Kenya’s new Chinese-built railway should have been a boon for business. The $3.3bn line sliced hours off the journey from the port city of Mombasa to the capital, Nairobi. But some importers said their transport costs shot up by nearly 50% when they used the rail due to extra fees, more time spent clearing goods at the congested Nairobi train depot and the need to send a truck to collect the goods from there.
These importers used to truck their goods in from the coast. But port authorities now say businesses based in Nairobi and upcountry must use the new line because the Mombasa port is contracted to supply it with a minimum amount of cargo. “KPA has an obligation to feed the railway ... we were the guarantors of the rail,” said Daniel Manduku, head of the state-run Kenya Ports Authority.
The railway’s problems are a cautionary tale, both for developing nations loading themselves with Chinese debt, and for China as it seeks to expand global trade links and project soft power through its massive Belt and Road initiative.
“The vast majority of its (China’s) overseas spending has no detectable effect on economic growth,” said Bradley Sparks, executive director of AidData, a research facility that tracks development finance at William and Mary university in Virginia.
China has sought to allay fears that its infrastructure projects overload some countries with debt. Last year, it agreed to restructure more than $12bn in repayments owed by Ethiopia, whose Chinese-funded railway is also struggling.
Now some Kenyan politicians are asking whether their railway was worth the cost. Hundreds of people - residents, business owners and local leaders - hold weekly demonstrations in Mombasa against the mandatory movement of cargo by rail.
The contract between China’s Exim Bank, the Kenya Ports Authority (KPA) and Kenya Railways requires KPA to provide 1mn tonnes of cargo to the railway per year, rising to 6mn by 2024.
KPA says rail cargo is expected to hit 5mn tonnes this year, after more than 4mn last year. Mombasa is projected to handle 34mn tonnes of cargo this year; most does not go by rail. Cargo destined for Mombasa, or countries other than Kenya, can still go by road. But Kenyan importers in and around Nairobi say they have been forced to use the line since October last year. The port confirmed the policy in August, but rescinded the order in October after protests.
Businesses say little has changed and they are still required to use the more expensive railway. Port authorities are diverting shipments to the new railway, said a Nairobi-based customs clearance agent. “You are made to pay for it whether you like it or not.”

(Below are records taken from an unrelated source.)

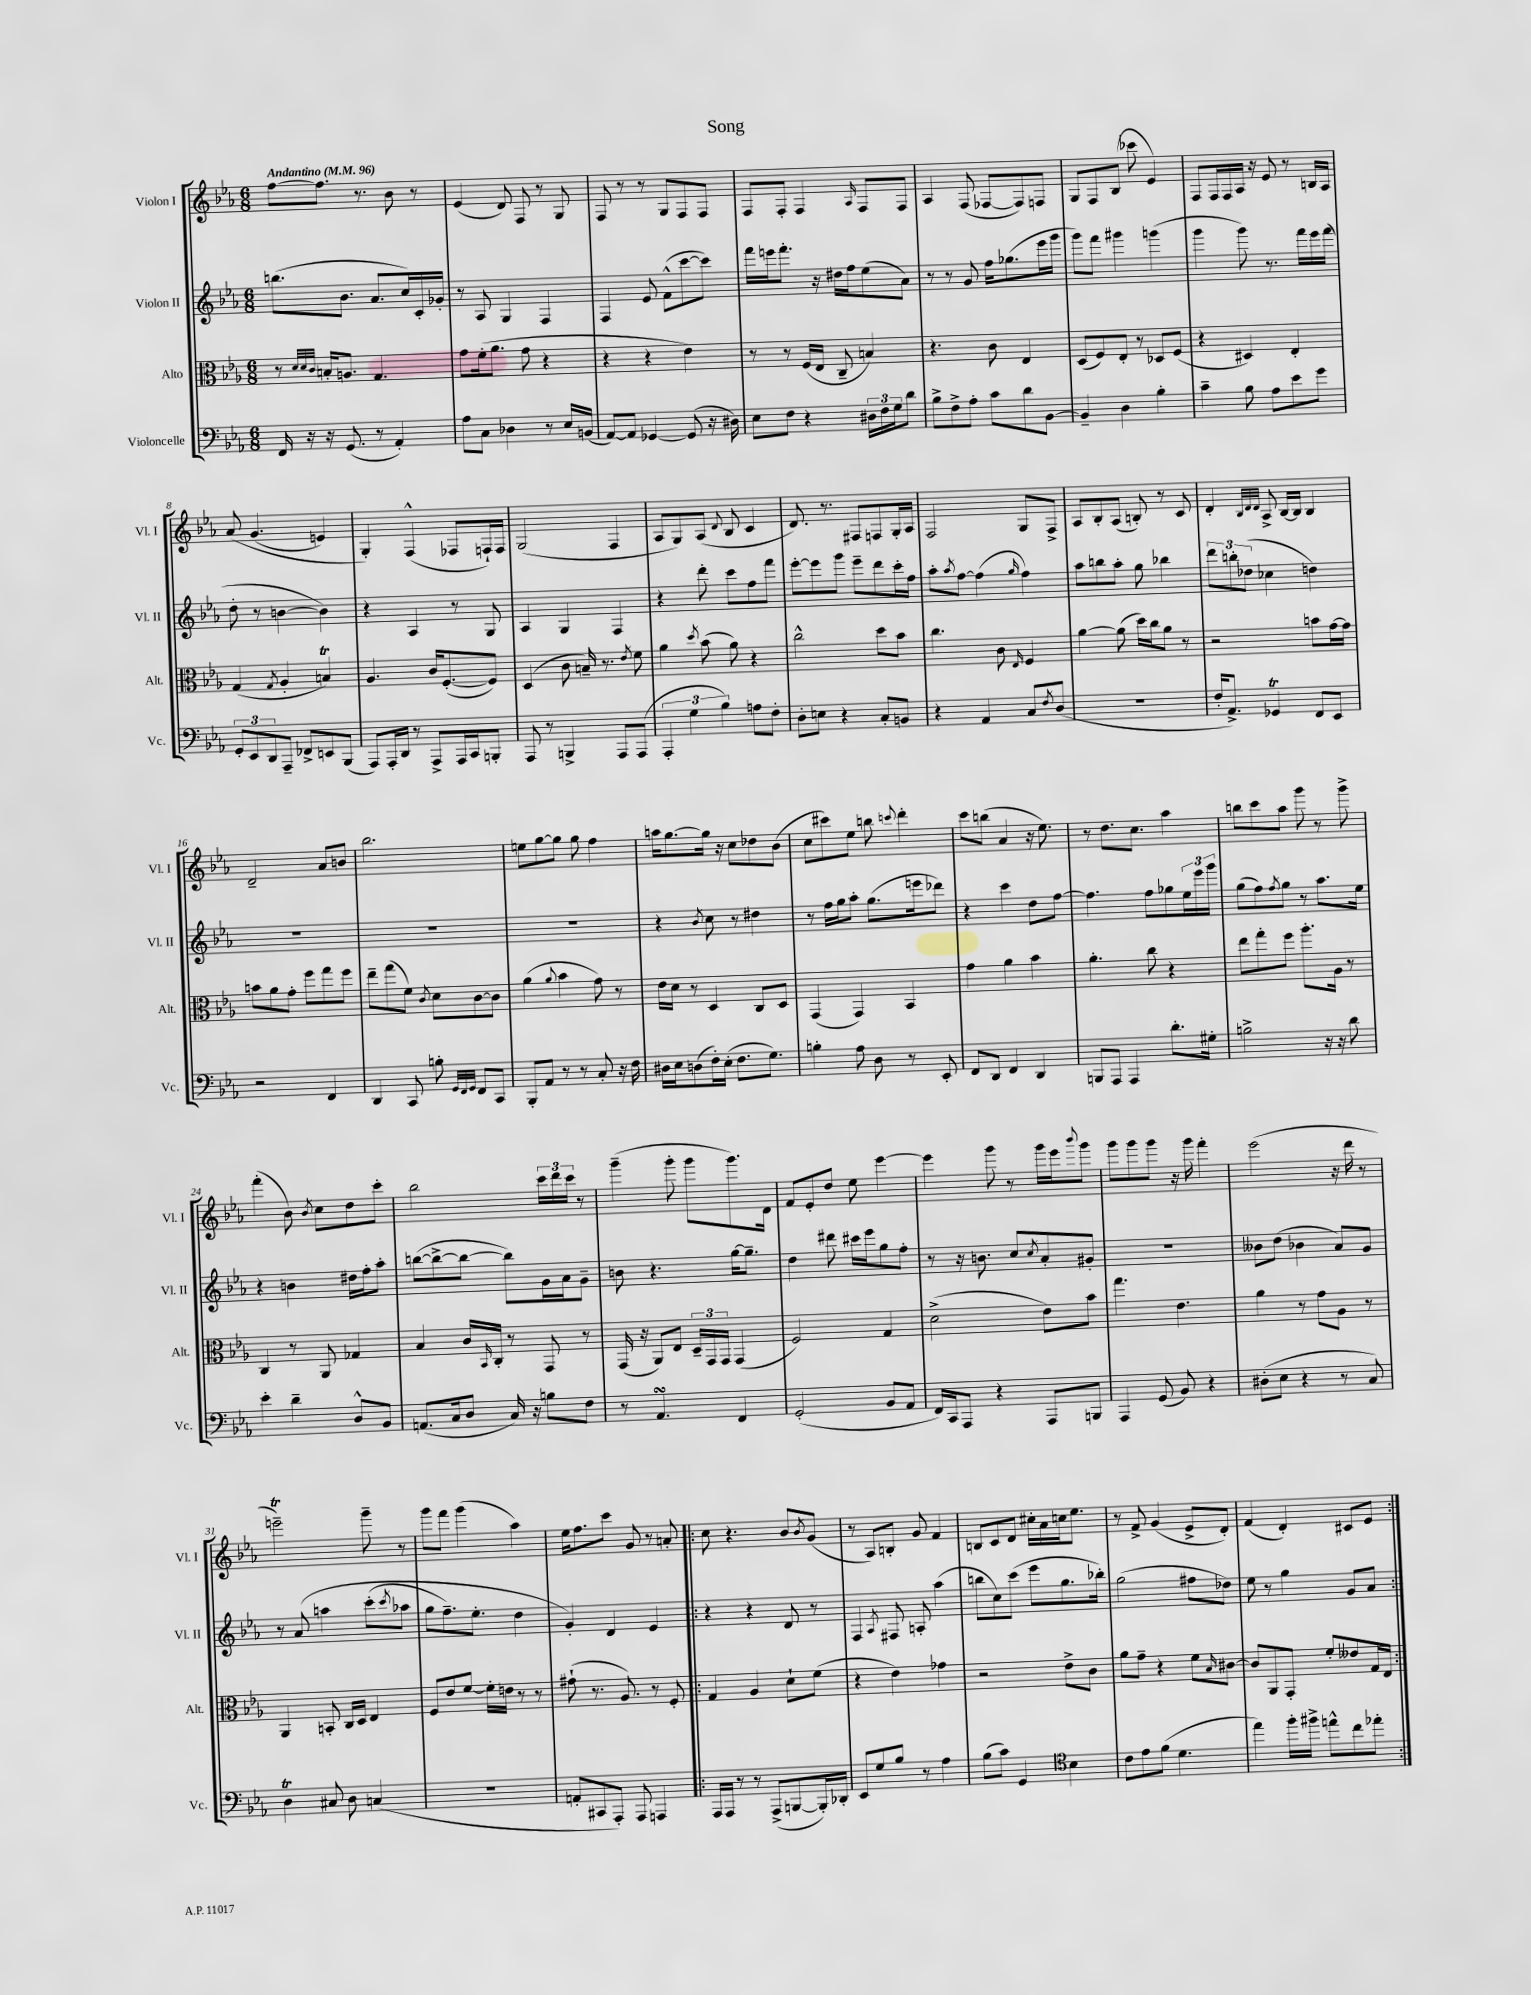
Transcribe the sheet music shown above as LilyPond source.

\header { title = "Song" }
<<
\new StaffGroup <<
\new Staff = "s0" \with { instrumentName = "Violon I" shortInstrumentName = "Vl. I" } {
    \clef treble \key ees \major \numericTimeSignature \time 6/8 \tempo "Andantino" 4 = 96
    f''8~ f''8. r8. bes'8 r8 |
    ees'4( d'8) f8 r8 g8 |
    f8 r8 r8 g8 f8 f8 |
    f8 f8-. f4 \grace { aes16 } f8 f8 |
    aes4 f8( fes8~ fes8) f8 |
    g8 f8 bes8( ces'''8 ees'4) |
    f8 f16 f16 aes16 r16 ees'8 r8 b16 aes16 |
    aes'8\( g'4.( e'4) |
    g4-.\) f4-^( fes8 f16-!) f16 |
    g2( f4 |
    aes8 g8) aes8( \appoggiatura { d'8 } bes8 c'4 |
    d'8.) r8. fis8 f8 g16-. aes16 |
    f2 g8 f8-> |
    aes8 bes8-. aes8( b8-.) r8 c'8 |
    d'4-. \grace { bes32 d'32 d'32 } aes8-> bes16~ bes16 bes4 |
    d'2-- aes'8 b'8 |
    bes''2. |
    e''8 g''8~ g''8 g''8 f''4 |
    a''16 g''8.~ g''16 r16 c''8 des''8 bes'8( |
    c''8 cis'''8) ees''8 b''8 \appoggiatura { c'''8 } d'''4-. |
    c'''8 b''8( aes'4 r16 ees''8.) |
    r8 d''8. c''8. aes''4 |
    b''8 c'''8 aes''8 g'''8 r8 g'''8-> |
    f'''4-.( bes'8) \acciaccatura { bes'8 } c''8 d''8 c'''8-. |
    bes''2 \tuplet 3/2 { c'''16 d'''16 c'''16 } r8 |
    g'''4--( g'''8-. g'''8 g'''8.) d'16 |
    f'8 ees'8-. d''8 ees''8 ees'''4~ |
    ees'''4 g'''8 r8 g'''16 ees'''16 \appoggiatura { bes'''8 } g'''8 |
    g'''8 g'''8 g'''8 r16 g'''16 f'''4-. |
    ees'''2( r16 d'''16 r8 |
    e'''2--\trill) g'''8-- r8 |
    g'''8 f'''8 g'''4( aes''4) |
    ees''16 f''8. c'''8 g'8 r8 a'8-. |
    \repeat volta 2 { c''8 r4. bes'8 \acciaccatura { bes'8 } g'8( |
    r8 aes8) b8-. g'8 f'4 |
    b8 c'8 d'8 cis''16-. aes'16 c''16 ees''8. |
    r8 f'8-> g'4( ees'8-> d'8-.) |
    f'4( d'4-.) cis'8 ees'8 | }
}
\new Staff = "s1" \with { instrumentName = "Violon II" shortInstrumentName = "Vl. II" } {
    \clef treble \key ees \major \numericTimeSignature \time 6/8
    b''8.( bes'8. aes'8. c''16) c'16-. ges'16-. |
    r8 aes8 g4 f4 |
    f4 ees'8 f'8-^( c'''8~ c'''8) |
    f'''16 e'''16 f'''8.-. r16 dis''16 f''16 ees''8( aes'8) |
    r8 r8 g'8 f''16 ges''8.( ees'''16 g'''16 |
    g'''8) f'''8 gis'''4 g'''4( |
    g'''4 g'''8) r8. f'''16 ees'''16 f'''16( |
    d''8-. r8 b'4~ b'4) |
    r4 aes4 r8 g8 |
    aes4 g4 f4 |
    r4 d'''8-. c'''8 f''8 f'''8 |
    ees'''8~-. ees'''8 g'''8 ees'''8-- d'''8 c'''16-. f''16 |
    aes''8-. \acciaccatura { aes''8 } f''8~ f''4( \grace { g''16 } f''4) |
    aes''8 b''8 aes''8-. g''8 bes''4 |
    \tuplet 3/2 { d'''8 b''8-. des''8( } ces''4 d''4) |
    R2. |
    R2. |
    R2. |
    r4 \acciaccatura { bes'8 } c''8 r8 dis''4 |
    r8 f''16 g''16 aes''8-. g''8.( e'''16 des'''8) |
    r4 c'''4 d''8 f''8~ |
    f''4. f''8 ges''8 \tuplet 3/2 { ees''16 ees'''16 g'''16 } |
    g''8( f''8) \acciaccatura { f''8 } g''8 r8 aes''8. ees''16 |
    r4 b'4 dis''16 f''16-. aes''8-. |
    b''8~( b''8~-> b''8~ b''8) g'16 aes'16 g'8-- |
    b'8 r4. g''16~ g''8.-- |
    d''4 dis'''8 cis'''16 ees'''16 g''8 f''8-. |
    r8 r16 b'8. c''8 \acciaccatura { c''8 } aes'8-. gis'8-. |
    R2. |
    beses'8 d''8( bes'4 aes'8) g'8 |
    r8 aes'8\( a''4 c'''8-.( \acciaccatura { c'''8 } aes''8 |
    g''8 f''8.--) ees''8.-. d''4 |
    g'4-.\) d'4 ees'4 |
    \repeat volta 2 { r4 r4 d'8 r8 |
    f4 \acciaccatura { aes8 } fis8 a8-. aes''4( |
    b''8 c''8) c'''8( ees'''8 g''8. bes''16-.) |
    g''2( fis''8 des''8) |
    ees''8 r8 g''4 g'8 aes'8 | }
}
\new Staff = "s2" \with { instrumentName = "Alto" shortInstrumentName = "Alt." } {
    \clef alto \key ees \major \numericTimeSignature \time 6/8
    r8 \grace { d'32 d'32 c'32 } b16-. a8. g4. |
    g'8 f'16-.( aes'8. g'8 r4 |
    r4 r4 ees'4) |
    r8 r8 f16( ees16 c8-- b4) |
    r4. c'8 ees4 |
    d8( f8) ees8-. r8 des8 f8( |
    r4 dis4) ees4-. |
    g4( \acciaccatura { g8 } aes4-. b4\trill) |
    aes4. c'16 f8.~-.( f8) |
    d4( c'8 b16--) r8. \acciaccatura { ees'8 } f'8 |
    aes'4 \acciaccatura { d''8 } bes'8( aes'8) r4 |
    c''2-^ d''8 bes'8 |
    c''4. c'8 \grace { ees16 } f4 |
    aes'4~ aes'8( d''16) c''16 aes'8 r8 |
    r2 b'8 g'16~ g'16 |
    b'8 aes'8 g'8-. f''8 g''8 f''8 |
    ees''8-- g''8( f'8) \acciaccatura { c'8 } d'8 c'8~ c'8 |
    aes'4( \appoggiatura { aes'8 } bes'4 g'8) r8 |
    ees'16 d'16 r8 d4 c8 d8 |
    g,4( g,4) bes,4 |
    g'4 aes'4 bes'4 |
    aes'4.-. c''8 r4 |
    ees''8 g''8-. f''8 aes''8.-. aes16 r8 |
    c4 r8 aes,8 ges4 |
    bes4 c'16 \grace { bes,16 } c16-. r8 g,8 r8 |
    g,16( r16 aes,8) ees8 \tuplet 3/2 { d16-- g,16 g,16 } g,4( |
    f2) g4 |
    d'2->( ees'8) bes'8 |
    g''4. ees'4. |
    aes'4 r8 g'8 aes8 r8 |
    aes,4 b,8-. c16 d16 ees4 |
    f8 ees'8 f'8~ f'16-. e'16 r8 r8 |
    gis'8-!( r8. aes8.) r8 f8-. |
    \repeat volta 2 { g4 aes4 d'8-! f'8( |
    r4 ees'4) ges'4 |
    r2 ees'8-> c'8 |
    aes'8 g'8-- r4 f'8 \grace { bes16 } cis'8~ |
    cis'8 aes,8 g,8-. f'8-. eeses'8 g16 ees16 | }
}
\new Staff = "s3" \with { instrumentName = "Violoncelle" shortInstrumentName = "Vc." } {
    \clef bass \key ees \major \numericTimeSignature \time 6/8
    f,16 r16 r16 g,8.( r8 aes,4-.) |
    aes8 c8 des4 r8 ees16 b,16( |
    aes,8~) aes,8 ges,4~ ges,8( r16 dis16) |
    ees8 f8 r4 \tuplet 3/2 { dis16 f16 g16 } d'8 |
    bes8-> f8-> aes8-. c'8 d'8 bes,8~ |
    bes,4-- d4 bes4-. |
    c'4-- bes8 aes8 ees'8 g'8 |
    \tuplet 3/2 { g,8-. ees,8 d,8 } aes,,8-- fes,8-> e,8 bes,,8( |
    aes,,8) aes,,16-. d,16 r8 aes,,8-> aes,,16 c,16 b,,8-. |
    aes,,8 r8 b,,4-> aes,,8 aes,,8( |
    \tuplet 3/2 { aes,,4-. g4 bes4) } a8 f8-. |
    d8-. e8 r4 c8-. b,8 |
    r4 aes,4 c8 \acciaccatura { f8 } d8( |
    R2. |
    f16-. aes,8.->) ges,4\trill f,8 ees,8 |
    r2 f,4 |
    d,4 c,8 b8-. \grace { g,32 f,32 g,32 } f,8 c,8 |
    bes,,8-. aes,8 r8 r8 c8-. r16 f16 |
    dis16 ees16 d8( f16-.) ees16-.( f8. g8.) |
    b4-. aes8 d8 r8 ees,8-. |
    f,8 d,8 f,4 d,4 |
    b,,8 aes,,8 aes,,4 d'8.-. gis16-. |
    b2-> r16 r16 d'8 |
    ees'4-. d'4-- d8-^ bes,8 |
    a,8.( c16 d8 c16) r16 b8 f8 |
    r8 aes,4.\turn f,4 |
    g,2-.( bes,8 aes,8 |
    f,16) c,16 aes,,8 r4 aes,,8 b,,8 |
    aes,,4 g,8( bes,8) r4 |
    dis8-.( ees8 r4 r8 c8) |
    d4\trill cis8 d8 c4( |
    R2. |
    a,8-. cis,8 aes,,8-.) aes,,8 a,,4 |
    \repeat volta 2 { aes,,16 aes,,16 r8 r8 aes,,8->( b,,8~ b,,16-.) des,16-. |
    ees,8 g8 bes8 r8 aes4 |
    bes8( c'8) g,4 \clef tenor bes4 |
    c'8 ees'8 f'8( d'4. |
    ees''4) f''16-. fis''16-> e''8-^ c''8 ees''8-. | }
}
>>
>>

Moving a 40-ft container to Nairobi by rail costs 80,000 shillings ($800) - roughly the same as a truck, said Mercy Ireri, chief operations officer for the Kenya Transporters Association. But importers must also pay at least 25,000 shillings for a truck to collect the goods from the Nairobi depot and 15,000 shillings in depot fees, said three businessmen who asked not to be named.
Manduku, also a board member of Kenya Railways, said the higher charges are necessary to meet loan repayments. Kenya owes Exim Bank of China 660bn shillings for the railway and other projects, about a tenth of its total national debt. The bank did not immediately respond to a request for comment. Kenya Railways did not respond to requests for comment.
The China Road and Bridge Corporation, which built the railway and now runs it through its Kenya subsidiary Africa Star Operations, said it did not set policy on cargo.
The exact terms of the agreement are not public. The new line opened in 2017. Running alongside a dilapidated track British colonialists built a century ago, it cut the Nairobi-Mombasa journey to four hours from 12 for passengers and to eight hours from 24 for cargo. China supported the directive requiring importers to use the railway, said Wu Peng, Beijing’s ambassador in Nairobi.
“That is a responsible and smart move by the Kenyan government,” Wu told Reuters.
After the directive was lifted, the embassy said the line “has revolutionised cargo and passenger movement”. Parliament summoned the transport minister to answer questions about the cargo policy in November but he did not appear. Esther Koimett, principal secretary at the department of transport, told Reuters the government was no longer making importers use rail.
But Daniel Nzeki, chairman of the Container Freight Stations Association of Kenya, and Ireri of the Kenya Transporters Association, said port security in Mombasa was still preventing trucks from picking up some cargo. “It is a circus,” Nzeki said.